Given task – Reproduce the material from its first line up to and including the line that contains "scientific name: Mareca americana", keeping every line unchanged.

(Part of a data file)
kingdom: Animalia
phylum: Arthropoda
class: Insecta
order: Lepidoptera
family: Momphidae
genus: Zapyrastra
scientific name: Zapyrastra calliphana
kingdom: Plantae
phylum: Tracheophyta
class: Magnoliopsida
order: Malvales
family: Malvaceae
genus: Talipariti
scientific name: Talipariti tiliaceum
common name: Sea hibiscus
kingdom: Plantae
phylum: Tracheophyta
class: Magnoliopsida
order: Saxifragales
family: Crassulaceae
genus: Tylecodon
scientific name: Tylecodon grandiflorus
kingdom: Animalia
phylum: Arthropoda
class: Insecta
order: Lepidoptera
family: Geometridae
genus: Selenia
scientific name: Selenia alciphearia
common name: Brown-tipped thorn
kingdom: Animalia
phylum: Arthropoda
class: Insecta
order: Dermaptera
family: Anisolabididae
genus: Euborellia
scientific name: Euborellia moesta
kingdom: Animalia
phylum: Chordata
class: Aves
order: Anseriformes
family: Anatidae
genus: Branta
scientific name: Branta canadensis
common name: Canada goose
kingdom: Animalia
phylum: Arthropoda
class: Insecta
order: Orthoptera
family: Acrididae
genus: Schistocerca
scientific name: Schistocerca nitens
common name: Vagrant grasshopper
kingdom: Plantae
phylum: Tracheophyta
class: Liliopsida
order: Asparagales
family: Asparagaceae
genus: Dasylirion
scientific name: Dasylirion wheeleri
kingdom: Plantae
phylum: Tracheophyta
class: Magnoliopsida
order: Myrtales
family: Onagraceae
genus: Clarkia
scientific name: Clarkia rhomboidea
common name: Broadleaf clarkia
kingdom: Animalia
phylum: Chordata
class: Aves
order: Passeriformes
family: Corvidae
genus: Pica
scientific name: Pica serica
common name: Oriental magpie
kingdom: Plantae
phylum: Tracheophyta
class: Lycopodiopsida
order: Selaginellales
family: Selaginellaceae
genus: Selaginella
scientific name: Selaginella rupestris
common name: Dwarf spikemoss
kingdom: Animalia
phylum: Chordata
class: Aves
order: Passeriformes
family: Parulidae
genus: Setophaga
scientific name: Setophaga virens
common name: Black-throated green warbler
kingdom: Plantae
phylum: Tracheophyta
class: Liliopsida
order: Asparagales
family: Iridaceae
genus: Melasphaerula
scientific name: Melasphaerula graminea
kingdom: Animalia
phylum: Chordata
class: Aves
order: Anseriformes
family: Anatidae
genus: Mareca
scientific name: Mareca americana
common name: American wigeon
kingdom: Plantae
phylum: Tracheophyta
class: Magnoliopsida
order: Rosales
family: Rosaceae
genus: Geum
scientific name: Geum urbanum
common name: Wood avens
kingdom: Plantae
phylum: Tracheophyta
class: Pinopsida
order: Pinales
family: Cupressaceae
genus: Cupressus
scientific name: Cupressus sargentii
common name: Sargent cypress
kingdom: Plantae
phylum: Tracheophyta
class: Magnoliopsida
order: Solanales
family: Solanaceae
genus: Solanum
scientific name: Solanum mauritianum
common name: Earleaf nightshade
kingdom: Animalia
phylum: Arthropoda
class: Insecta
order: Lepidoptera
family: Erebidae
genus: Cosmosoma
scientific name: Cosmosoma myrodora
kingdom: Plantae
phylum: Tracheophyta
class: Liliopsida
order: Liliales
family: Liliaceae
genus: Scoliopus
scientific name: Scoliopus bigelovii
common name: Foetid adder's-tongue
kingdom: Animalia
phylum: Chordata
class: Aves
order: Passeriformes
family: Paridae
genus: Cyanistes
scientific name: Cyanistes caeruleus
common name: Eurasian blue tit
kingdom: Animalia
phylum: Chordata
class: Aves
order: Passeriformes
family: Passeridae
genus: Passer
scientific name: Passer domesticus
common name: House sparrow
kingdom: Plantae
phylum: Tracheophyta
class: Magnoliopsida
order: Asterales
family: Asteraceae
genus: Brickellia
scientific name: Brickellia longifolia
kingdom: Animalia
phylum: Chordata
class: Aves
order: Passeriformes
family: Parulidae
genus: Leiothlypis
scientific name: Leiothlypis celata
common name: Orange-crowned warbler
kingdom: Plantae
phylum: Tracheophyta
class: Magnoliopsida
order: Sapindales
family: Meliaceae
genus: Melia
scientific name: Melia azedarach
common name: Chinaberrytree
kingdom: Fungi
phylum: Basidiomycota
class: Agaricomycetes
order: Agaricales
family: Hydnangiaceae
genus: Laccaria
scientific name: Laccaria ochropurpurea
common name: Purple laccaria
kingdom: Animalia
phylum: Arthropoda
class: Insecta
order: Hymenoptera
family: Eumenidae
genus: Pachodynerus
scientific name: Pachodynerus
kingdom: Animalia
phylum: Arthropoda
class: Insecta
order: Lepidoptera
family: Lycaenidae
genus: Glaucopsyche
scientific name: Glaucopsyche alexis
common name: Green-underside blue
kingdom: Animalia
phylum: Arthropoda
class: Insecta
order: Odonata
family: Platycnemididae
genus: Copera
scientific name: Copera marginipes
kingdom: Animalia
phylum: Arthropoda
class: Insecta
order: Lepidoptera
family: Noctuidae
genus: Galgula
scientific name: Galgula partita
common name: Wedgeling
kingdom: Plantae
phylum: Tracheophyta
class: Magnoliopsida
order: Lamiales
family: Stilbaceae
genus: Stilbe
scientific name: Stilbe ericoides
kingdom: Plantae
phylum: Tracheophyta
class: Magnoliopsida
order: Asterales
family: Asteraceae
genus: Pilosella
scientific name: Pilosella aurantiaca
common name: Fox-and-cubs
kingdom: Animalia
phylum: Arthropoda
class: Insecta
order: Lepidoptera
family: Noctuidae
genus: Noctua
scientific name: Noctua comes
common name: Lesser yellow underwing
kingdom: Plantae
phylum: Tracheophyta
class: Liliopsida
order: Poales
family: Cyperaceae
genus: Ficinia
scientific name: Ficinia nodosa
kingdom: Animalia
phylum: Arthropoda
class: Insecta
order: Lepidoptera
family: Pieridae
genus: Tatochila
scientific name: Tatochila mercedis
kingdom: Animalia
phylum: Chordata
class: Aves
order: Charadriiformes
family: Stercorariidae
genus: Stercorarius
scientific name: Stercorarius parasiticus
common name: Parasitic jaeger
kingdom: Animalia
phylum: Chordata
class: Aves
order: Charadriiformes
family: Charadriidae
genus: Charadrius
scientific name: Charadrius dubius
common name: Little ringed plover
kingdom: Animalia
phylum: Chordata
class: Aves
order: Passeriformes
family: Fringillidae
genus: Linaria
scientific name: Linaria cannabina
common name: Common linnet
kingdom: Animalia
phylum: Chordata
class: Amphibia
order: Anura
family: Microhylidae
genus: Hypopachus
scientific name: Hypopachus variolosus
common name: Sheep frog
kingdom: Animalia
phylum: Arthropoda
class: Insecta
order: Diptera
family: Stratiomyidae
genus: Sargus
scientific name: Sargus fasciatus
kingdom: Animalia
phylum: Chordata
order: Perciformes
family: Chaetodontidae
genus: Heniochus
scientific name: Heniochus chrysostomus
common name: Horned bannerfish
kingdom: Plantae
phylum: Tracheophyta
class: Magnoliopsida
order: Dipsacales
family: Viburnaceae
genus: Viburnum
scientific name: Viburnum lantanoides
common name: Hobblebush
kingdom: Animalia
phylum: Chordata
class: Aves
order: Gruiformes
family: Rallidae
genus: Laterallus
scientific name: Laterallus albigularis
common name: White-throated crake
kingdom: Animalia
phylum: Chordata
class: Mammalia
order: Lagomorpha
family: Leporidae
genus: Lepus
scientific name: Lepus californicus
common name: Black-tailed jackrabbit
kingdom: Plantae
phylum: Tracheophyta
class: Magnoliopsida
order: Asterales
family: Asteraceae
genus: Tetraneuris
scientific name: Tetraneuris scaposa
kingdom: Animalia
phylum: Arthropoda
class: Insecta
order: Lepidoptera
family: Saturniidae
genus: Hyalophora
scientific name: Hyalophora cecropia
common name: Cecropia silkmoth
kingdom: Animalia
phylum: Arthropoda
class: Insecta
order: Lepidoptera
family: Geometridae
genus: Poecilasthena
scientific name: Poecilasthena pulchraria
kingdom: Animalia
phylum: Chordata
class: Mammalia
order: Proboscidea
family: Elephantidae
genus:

Task output –
kingdom: Animalia
phylum: Arthropoda
class: Insecta
order: Lepidoptera
family: Momphidae
genus: Zapyrastra
scientific name: Zapyrastra calliphana
kingdom: Plantae
phylum: Tracheophyta
class: Magnoliopsida
order: Malvales
family: Malvaceae
genus: Talipariti
scientific name: Talipariti tiliaceum
common name: Sea hibiscus
kingdom: Plantae
phylum: Tracheophyta
class: Magnoliopsida
order: Saxifragales
family: Crassulaceae
genus: Tylecodon
scientific name: Tylecodon grandiflorus
kingdom: Animalia
phylum: Arthropoda
class: Insecta
order: Lepidoptera
family: Geometridae
genus: Selenia
scientific name: Selenia alciphearia
common name: Brown-tipped thorn
kingdom: Animalia
phylum: Arthropoda
class: Insecta
order: Dermaptera
family: Anisolabididae
genus: Euborellia
scientific name: Euborellia moesta
kingdom: Animalia
phylum: Chordata
class: Aves
order: Anseriformes
family: Anatidae
genus: Branta
scientific name: Branta canadensis
common name: Canada goose
kingdom: Animalia
phylum: Arthropoda
class: Insecta
order: Orthoptera
family: Acrididae
genus: Schistocerca
scientific name: Schistocerca nitens
common name: Vagrant grasshopper
kingdom: Plantae
phylum: Tracheophyta
class: Liliopsida
order: Asparagales
family: Asparagaceae
genus: Dasylirion
scientific name: Dasylirion wheeleri
kingdom: Plantae
phylum: Tracheophyta
class: Magnoliopsida
order: Myrtales
family: Onagraceae
genus: Clarkia
scientific name: Clarkia rhomboidea
common name: Broadleaf clarkia
kingdom: Animalia
phylum: Chordata
class: Aves
order: Passeriformes
family: Corvidae
genus: Pica
scientific name: Pica serica
common name: Oriental magpie
kingdom: Plantae
phylum: Tracheophyta
class: Lycopodiopsida
order: Selaginellales
family: Selaginellaceae
genus: Selaginella
scientific name: Selaginella rupestris
common name: Dwarf spikemoss
kingdom: Animalia
phylum: Chordata
class: Aves
order: Passeriformes
family: Parulidae
genus: Setophaga
scientific name: Setophaga virens
common name: Black-throated green warbler
kingdom: Plantae
phylum: Tracheophyta
class: Liliopsida
order: Asparagales
family: Iridaceae
genus: Melasphaerula
scientific name: Melasphaerula graminea
kingdom: Animalia
phylum: Chordata
class: Aves
order: Anseriformes
family: Anatidae
genus: Mareca
scientific name: Mareca americana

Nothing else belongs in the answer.